Although it's a move that also would raise money for local non-profit groups, some county officials said the change could compromise public safety.
"I represent a very rural area with a lot of brush," said District 4 Supervisor Deidre Kelsey, chairwoman of the Board of Supervisors. "I go home every day and get to see how many fires started along the river."
It's not "a good time to do this" because of an extremely dry season, Kelsey added.
The ordinance, supported by the Merced County Fire Department, allows for the use and sale of fireworks in communities like Hilmar, Planada and Winton from June 28 to July 4. The item moved forward in a 4-1 vote Tuesday and may be approved just in time for Fourth of July.
Fireworks are legal within the city limit, but under the new ordinance, they can be sold in unincorporated industrial and commercial zones. They cannot be sold at residential or agricultural sites, unless it's a school, church or public property.
There's no limit on the number of stands, officials said.
District 1 Supervisor John Pedrozo said nonprofit groups have approached him the last four years asking for permission to sell fireworks to raise money. In November, Pedrozo ran into a TNT Fireworks executive, Johna Wilson, at a social gathering, and it sparked a discussion about the ordinance.
"I'm in full support of it because I've had numerous organizations ask me for it," Pedrozo said. "Personally, I think it's very important because it gives them another opportunity to raise money for their organizations."

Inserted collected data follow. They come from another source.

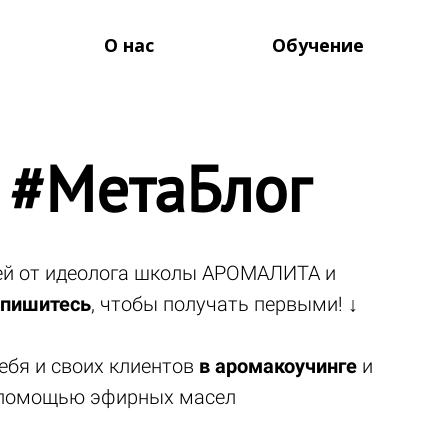
О нас
Обучение
 #МетаБлог
тей от идеолога школы АРОМАЛИТА и
пишитесь
, чтобы получать первыми! ↓
ебя и своих клиентов
в аромакоучинге
и
помощью эфирных масел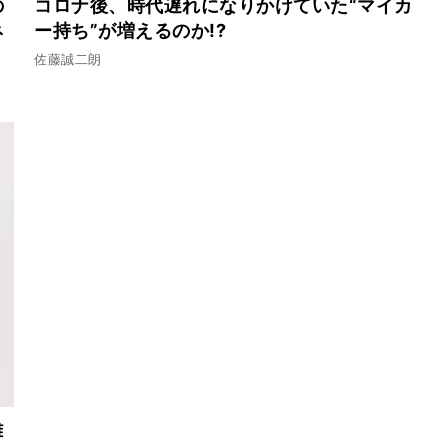
の
コロナ後、時代遅れになりかけていた“マイカ
ネ
ー持ち”が増えるのか!?
佐藤誠二朗
難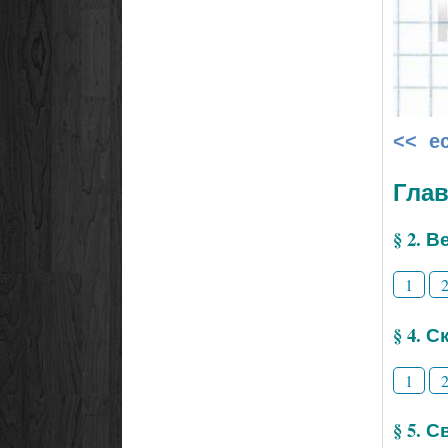
<< е
Глав
§ 2. 
1
§ 4. 
1
§ 5. 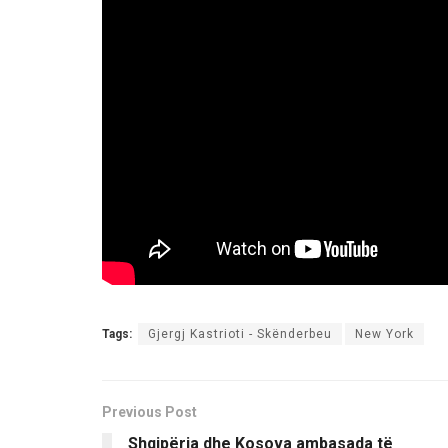
Tags:
Gjergj Kastrioti - Skënderbeu
New York
Previous Post
Shqipëria dhe Kosova ambasada të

Ben Esquivel, president of Tri-City Youth Football, said selling fireworks could potentially help his organization, but the group will meet Tuesday night to discuss whether they want to run a stand.
"We're definitely interested, but I have to see who would be there to work the booth," Esquivel said. "If you run it properly, you can make money, but if you're having trouble getting people there, it's going to be tough."
Each stand can make $6,000 to $8,000, based on past experience in similar counties, according to a TNT Fireworks representative. The groups pay the following fees: $400 for a license, $300 to $400 for insurance, a $50 state fire marshal fee and $300 to rent the stand.
In the end, the nonprofit groups make about 40 cents on the dollar, with a general 50-50 split between their earnings and what they pay the fireworks company.
Ryne Conder, regional manager with Phantom Fireworks, said his company charges similar fees, except it costs $275 to rent a stand and insurance costs are about 3 percent of the group's total fireworks purchase.
"There is a lot of rural land in Merced County, so we're only looking to put stands in the populated areas," Conder said. "We will look at locations from a business point of view for the nonprofit and for our company."
Rick Martinez, resource teacher and football coach at Le Grand High School, said selling fireworks is a great way to generate funds amid budget cuts and a down economy.
"There's no overhead for us other than time and volunteers, so it can be a great fund-raiser for any nonprofit," Martinez said. "I don't see anything negative at this point because the fireworks are still being purchased and used."
Martinez, who has lived in Le Grand his entire life, said people are still using fireworks despite it being illegal.
Cal Fire Division Chief Mark Lawson said legalizing the fireworks would free up his agency to concentrate on illegal fireworks. "If it were legalized for use and sale, now we can focus specifically on the dangerous or illegal fireworks," he said.